------ Records for processing

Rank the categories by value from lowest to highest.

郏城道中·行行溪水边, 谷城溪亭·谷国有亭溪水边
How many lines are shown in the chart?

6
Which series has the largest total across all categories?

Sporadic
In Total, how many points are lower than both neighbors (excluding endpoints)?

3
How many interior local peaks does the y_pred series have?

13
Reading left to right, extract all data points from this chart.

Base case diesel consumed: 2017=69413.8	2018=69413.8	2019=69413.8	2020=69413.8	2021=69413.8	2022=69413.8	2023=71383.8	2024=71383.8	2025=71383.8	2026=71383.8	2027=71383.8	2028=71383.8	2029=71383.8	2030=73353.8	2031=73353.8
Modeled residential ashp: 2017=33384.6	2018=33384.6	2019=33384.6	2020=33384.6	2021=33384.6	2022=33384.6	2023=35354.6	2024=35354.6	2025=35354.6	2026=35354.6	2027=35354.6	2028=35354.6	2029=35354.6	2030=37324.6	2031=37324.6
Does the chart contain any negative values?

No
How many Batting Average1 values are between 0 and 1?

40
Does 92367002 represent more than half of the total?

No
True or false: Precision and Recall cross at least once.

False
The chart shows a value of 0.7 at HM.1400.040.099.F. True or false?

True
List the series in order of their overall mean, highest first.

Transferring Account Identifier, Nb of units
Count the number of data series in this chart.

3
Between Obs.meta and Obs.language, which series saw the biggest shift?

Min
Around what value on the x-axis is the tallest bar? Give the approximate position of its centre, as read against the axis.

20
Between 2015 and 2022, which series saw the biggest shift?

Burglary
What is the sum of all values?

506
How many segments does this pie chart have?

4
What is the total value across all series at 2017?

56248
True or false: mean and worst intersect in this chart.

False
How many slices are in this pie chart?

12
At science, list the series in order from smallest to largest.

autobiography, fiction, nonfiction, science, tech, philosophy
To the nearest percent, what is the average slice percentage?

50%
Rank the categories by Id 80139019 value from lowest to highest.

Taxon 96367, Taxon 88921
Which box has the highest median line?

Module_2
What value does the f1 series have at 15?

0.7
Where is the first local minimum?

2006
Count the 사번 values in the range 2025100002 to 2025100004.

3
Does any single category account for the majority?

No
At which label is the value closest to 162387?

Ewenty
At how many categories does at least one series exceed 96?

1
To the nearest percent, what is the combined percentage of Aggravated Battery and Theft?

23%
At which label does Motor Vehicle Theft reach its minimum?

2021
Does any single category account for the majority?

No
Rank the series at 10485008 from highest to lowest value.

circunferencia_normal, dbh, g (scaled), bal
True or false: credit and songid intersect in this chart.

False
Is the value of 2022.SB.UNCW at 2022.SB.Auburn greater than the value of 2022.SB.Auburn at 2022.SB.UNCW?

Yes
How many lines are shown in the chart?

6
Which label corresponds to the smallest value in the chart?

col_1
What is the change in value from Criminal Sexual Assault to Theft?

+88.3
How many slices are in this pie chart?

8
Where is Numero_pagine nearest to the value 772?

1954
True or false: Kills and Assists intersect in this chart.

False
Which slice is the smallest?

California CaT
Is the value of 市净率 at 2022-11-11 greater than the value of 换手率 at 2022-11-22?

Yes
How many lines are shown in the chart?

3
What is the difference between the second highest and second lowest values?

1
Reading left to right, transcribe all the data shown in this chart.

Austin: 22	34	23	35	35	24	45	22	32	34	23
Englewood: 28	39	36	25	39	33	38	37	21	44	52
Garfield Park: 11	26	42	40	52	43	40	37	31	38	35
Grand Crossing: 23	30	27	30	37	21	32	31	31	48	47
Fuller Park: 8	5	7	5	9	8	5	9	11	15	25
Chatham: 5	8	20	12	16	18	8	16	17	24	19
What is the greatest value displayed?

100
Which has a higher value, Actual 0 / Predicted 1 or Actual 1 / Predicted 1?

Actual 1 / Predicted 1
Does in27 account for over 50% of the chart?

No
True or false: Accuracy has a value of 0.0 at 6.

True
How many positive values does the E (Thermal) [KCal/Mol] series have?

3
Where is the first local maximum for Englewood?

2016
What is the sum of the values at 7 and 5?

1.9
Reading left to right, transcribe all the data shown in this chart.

------------

What you should do
Reproduce every one of the records above verbatim, line for line, with no changes.

Expected output
Rank the categories by value from lowest to highest.

郏城道中·行行溪水边, 谷城溪亭·谷国有亭溪水边
How many lines are shown in the chart?

6
Which series has the largest total across all categories?

Sporadic
In Total, how many points are lower than both neighbors (excluding endpoints)?

3
How many interior local peaks does the y_pred series have?

13
Reading left to right, extract all data points from this chart.

Base case diesel consumed: 2017=69413.8	2018=69413.8	2019=69413.8	2020=69413.8	2021=69413.8	2022=69413.8	2023=71383.8	2024=71383.8	2025=71383.8	2026=71383.8	2027=71383.8	2028=71383.8	2029=71383.8	2030=73353.8	2031=73353.8
Modeled residential ashp: 2017=33384.6	2018=33384.6	2019=33384.6	2020=33384.6	2021=33384.6	2022=33384.6	2023=35354.6	2024=35354.6	2025=35354.6	2026=35354.6	2027=35354.6	2028=35354.6	2029=35354.6	2030=37324.6	2031=37324.6
Does the chart contain any negative values?

No
How many Batting Average1 values are between 0 and 1?

40
Does 92367002 represent more than half of the total?

No
True or false: Precision and Recall cross at least once.

False
The chart shows a value of 0.7 at HM.1400.040.099.F. True or false?

True
List the series in order of their overall mean, highest first.

Transferring Account Identifier, Nb of units
Count the number of data series in this chart.

3
Between Obs.meta and Obs.language, which series saw the biggest shift?

Min
Around what value on the x-axis is the tallest bar? Give the approximate position of its centre, as read against the axis.

20
Between 2015 and 2022, which series saw the biggest shift?

Burglary
What is the sum of all values?

506
How many segments does this pie chart have?

4
What is the total value across all series at 2017?

56248
True or false: mean and worst intersect in this chart.

False
How many slices are in this pie chart?

12
At science, list the series in order from smallest to largest.

autobiography, fiction, nonfiction, science, tech, philosophy
To the nearest percent, what is the average slice percentage?

50%
Rank the categories by Id 80139019 value from lowest to highest.

Taxon 96367, Taxon 88921
Which box has the highest median line?

Module_2
What value does the f1 series have at 15?

0.7
Where is the first local minimum?

2006
Count the 사번 values in the range 2025100002 to 2025100004.

3
Does any single category account for the majority?

No
At which label is the value closest to 162387?

Ewenty
At how many categories does at least one series exceed 96?

1
To the nearest percent, what is the combined percentage of Aggravated Battery and Theft?

23%
At which label does Motor Vehicle Theft reach its minimum?

2021
Does any single category account for the majority?

No
Rank the series at 10485008 from highest to lowest value.

circunferencia_normal, dbh, g (scaled), bal
True or false: credit and songid intersect in this chart.

False
Is the value of 2022.SB.UNCW at 2022.SB.Auburn greater than the value of 2022.SB.Auburn at 2022.SB.UNCW?

Yes
How many lines are shown in the chart?

6
Which label corresponds to the smallest value in the chart?

col_1
What is the change in value from Criminal Sexual Assault to Theft?

+88.3
How many slices are in this pie chart?

8
Where is Numero_pagine nearest to the value 772?

1954
True or false: Kills and Assists intersect in this chart.

False
Which slice is the smallest?

California CaT
Is the value of 市净率 at 2022-11-11 greater than the value of 换手率 at 2022-11-22?

Yes
How many lines are shown in the chart?

3
What is the difference between the second highest and second lowest values?

1
Reading left to right, transcribe all the data shown in this chart.

Austin: 22	34	23	35	35	24	45	22	32	34	23
Englewood: 28	39	36	25	39	33	38	37	21	44	52
Garfield Park: 11	26	42	40	52	43	40	37	31	38	35
Grand Crossing: 23	30	27	30	37	21	32	31	31	48	47
Fuller Park: 8	5	7	5	9	8	5	9	11	15	25
Chatham: 5	8	20	12	16	18	8	16	17	24	19
What is the greatest value displayed?

100
Which has a higher value, Actual 0 / Predicted 1 or Actual 1 / Predicted 1?

Actual 1 / Predicted 1
Does in27 account for over 50% of the chart?

No
True or false: Accuracy has a value of 0.0 at 6.

True
How many positive values does the E (Thermal) [KCal/Mol] series have?

3
Where is the first local maximum for Englewood?

2016
What is the sum of the values at 7 and 5?

1.9
Reading left to right, transcribe all the data shown in this chart.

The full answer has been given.